[Excerpt]
On January 27, 2022, Justice Stephen Breyer announced his retirement from the Supreme Court, effective at the end of the current term, meaning late June or early July 2022, “assuming that by then my successor has been nominated and confirmed.”
The Constitution says that the President “shall nominate” and with the “Advice and Consent” of the Senate “shall appoint … Judges of the Supreme Court.” President Biden has pledged to announce his nominee by the end of this month, and then the vetting process will begin. The “Justice-in-Waiting” will pay courtesy calls on Senators, the Senate Judiciary Committee will hold hearings, and the nomination will then come to a vote by the full Senate.
Linda Greenhouse, the New York Times’s Supreme Court reporter from 1978 to 2008, believes that Breyer was “the right justice for the wrong age.” (New York Times Jan. 26, 2022). She describes two “misfortunes” that have befallen Breyer—one, that he has spent much of his 26 years on the Court as the “quintessential Enlightenment man” in an unenlightened era; the other, that he has fallen prey to the liberal left’s demand that he step down.

[Extracted data]
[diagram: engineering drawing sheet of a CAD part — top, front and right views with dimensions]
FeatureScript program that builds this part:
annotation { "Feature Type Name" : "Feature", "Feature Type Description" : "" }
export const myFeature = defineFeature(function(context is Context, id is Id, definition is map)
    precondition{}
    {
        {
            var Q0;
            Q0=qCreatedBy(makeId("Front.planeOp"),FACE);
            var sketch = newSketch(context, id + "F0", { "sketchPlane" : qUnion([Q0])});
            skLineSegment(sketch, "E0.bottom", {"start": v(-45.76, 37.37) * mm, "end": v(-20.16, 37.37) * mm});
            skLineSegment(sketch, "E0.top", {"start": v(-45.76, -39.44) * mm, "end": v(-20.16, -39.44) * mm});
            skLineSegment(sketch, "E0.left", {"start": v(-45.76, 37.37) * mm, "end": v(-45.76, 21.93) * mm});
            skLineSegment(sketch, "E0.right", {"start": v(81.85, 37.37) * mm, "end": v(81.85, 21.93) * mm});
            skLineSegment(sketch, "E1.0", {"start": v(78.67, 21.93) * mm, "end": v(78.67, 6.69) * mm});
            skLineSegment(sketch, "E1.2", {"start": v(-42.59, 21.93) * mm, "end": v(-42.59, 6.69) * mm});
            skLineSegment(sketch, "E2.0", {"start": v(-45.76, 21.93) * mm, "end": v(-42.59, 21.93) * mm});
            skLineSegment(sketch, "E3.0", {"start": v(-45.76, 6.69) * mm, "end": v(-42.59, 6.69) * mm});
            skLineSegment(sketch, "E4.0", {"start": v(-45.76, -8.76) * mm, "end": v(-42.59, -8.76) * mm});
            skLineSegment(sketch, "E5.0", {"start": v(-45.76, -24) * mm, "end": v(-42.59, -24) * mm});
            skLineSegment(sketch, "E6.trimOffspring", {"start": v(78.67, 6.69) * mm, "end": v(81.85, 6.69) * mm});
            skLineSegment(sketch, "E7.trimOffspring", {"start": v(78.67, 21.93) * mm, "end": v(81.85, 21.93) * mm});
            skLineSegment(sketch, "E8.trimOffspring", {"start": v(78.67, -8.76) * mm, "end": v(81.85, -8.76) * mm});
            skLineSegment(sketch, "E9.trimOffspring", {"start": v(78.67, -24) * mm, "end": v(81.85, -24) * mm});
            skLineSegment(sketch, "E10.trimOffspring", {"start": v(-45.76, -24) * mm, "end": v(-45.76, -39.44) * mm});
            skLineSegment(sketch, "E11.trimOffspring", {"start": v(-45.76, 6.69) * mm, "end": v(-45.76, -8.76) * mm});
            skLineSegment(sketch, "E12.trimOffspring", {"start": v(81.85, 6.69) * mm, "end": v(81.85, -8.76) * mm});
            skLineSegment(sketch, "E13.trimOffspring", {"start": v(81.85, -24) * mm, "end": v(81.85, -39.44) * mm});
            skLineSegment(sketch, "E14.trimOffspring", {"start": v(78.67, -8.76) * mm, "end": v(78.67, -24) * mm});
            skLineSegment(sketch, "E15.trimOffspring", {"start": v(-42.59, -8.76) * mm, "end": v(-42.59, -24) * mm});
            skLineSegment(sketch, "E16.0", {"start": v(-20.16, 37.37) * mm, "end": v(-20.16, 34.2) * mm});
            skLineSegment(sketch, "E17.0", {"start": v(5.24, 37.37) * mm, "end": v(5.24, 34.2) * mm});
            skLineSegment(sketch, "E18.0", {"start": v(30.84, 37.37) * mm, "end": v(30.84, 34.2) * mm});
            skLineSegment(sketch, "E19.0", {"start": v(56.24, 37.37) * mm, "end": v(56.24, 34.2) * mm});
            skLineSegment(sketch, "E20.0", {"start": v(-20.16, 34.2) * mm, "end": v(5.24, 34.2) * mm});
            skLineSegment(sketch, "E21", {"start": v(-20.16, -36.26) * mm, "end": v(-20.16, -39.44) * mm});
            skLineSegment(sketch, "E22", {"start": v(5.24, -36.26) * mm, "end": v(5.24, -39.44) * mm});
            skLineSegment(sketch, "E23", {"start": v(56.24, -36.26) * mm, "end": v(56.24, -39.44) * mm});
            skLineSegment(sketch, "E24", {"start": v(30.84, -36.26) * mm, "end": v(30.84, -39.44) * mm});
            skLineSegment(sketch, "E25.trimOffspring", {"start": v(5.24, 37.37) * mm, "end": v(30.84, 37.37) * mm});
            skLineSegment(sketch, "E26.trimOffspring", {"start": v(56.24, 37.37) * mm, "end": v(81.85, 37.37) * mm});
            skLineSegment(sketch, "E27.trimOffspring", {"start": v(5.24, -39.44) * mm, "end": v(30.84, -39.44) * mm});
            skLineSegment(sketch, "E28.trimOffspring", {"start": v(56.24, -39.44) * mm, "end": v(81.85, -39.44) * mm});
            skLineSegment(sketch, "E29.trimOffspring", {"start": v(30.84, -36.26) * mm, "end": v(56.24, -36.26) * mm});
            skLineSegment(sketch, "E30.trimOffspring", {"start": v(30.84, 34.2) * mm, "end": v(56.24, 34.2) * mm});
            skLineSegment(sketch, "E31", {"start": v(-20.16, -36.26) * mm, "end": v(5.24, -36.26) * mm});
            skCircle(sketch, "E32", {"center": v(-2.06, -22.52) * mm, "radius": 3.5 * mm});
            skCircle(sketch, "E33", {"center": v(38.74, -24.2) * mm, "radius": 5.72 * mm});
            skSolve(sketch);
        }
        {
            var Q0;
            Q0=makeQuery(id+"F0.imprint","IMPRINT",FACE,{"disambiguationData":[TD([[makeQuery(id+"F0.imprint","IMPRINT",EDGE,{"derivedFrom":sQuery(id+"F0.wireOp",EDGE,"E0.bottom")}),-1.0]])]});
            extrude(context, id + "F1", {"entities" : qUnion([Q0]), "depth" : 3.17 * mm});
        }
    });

[Activity]
Extend the piece on Justice Breyer's retirement, picking up after its final sentence.

[Exercise result]
She goes on to cite cases where Breyer has been on the losing side. One is a 2007 decision where the Court receded from its commitment to school integration. Another is the recent ruling that OSHA had no business imposing a workplace vaccinate-or-test requirement on employers, since Covid-19 is not limited to where people work.
I agree with Ms. Greenhouse that these cases were wrongly decided, but I disagree that this was the wrong age for Breyer to be on the Court. I also disagree that the outcry for him to step down was unfair or ill-considered.
There is nothing new about a Supreme Court out of touch with the needs of society and the interests of justice. In 1857, seven justices said that Dred Scott could not exercise the rights of a citizen because he was Black. In 1944, the Court allowed the government to intern Japanese-Americans. In 1988, the Court had no problem with a state law making adult same-sex conduct a crime. Each of these rulings was accompanied by stinging dissents.
These decisions were wrong when they were made and have been consigned to history’s dustbin. They and many other cases demonstrate that the Supreme Court has often failed to live up to the words “equal justice under law,” which appear above the entrance to the Supreme Court Building.
We know that yesterday’s dissents can become tomorrow’s law, and Justice Breyer’s dissents in many of this Court’s decisions may yet serve as prophesy. In that sense, he was not the wrong justice for our age. He sounded alarms when he thought they were needed, as Holmes, Brandeis, and other great justices have done in the past.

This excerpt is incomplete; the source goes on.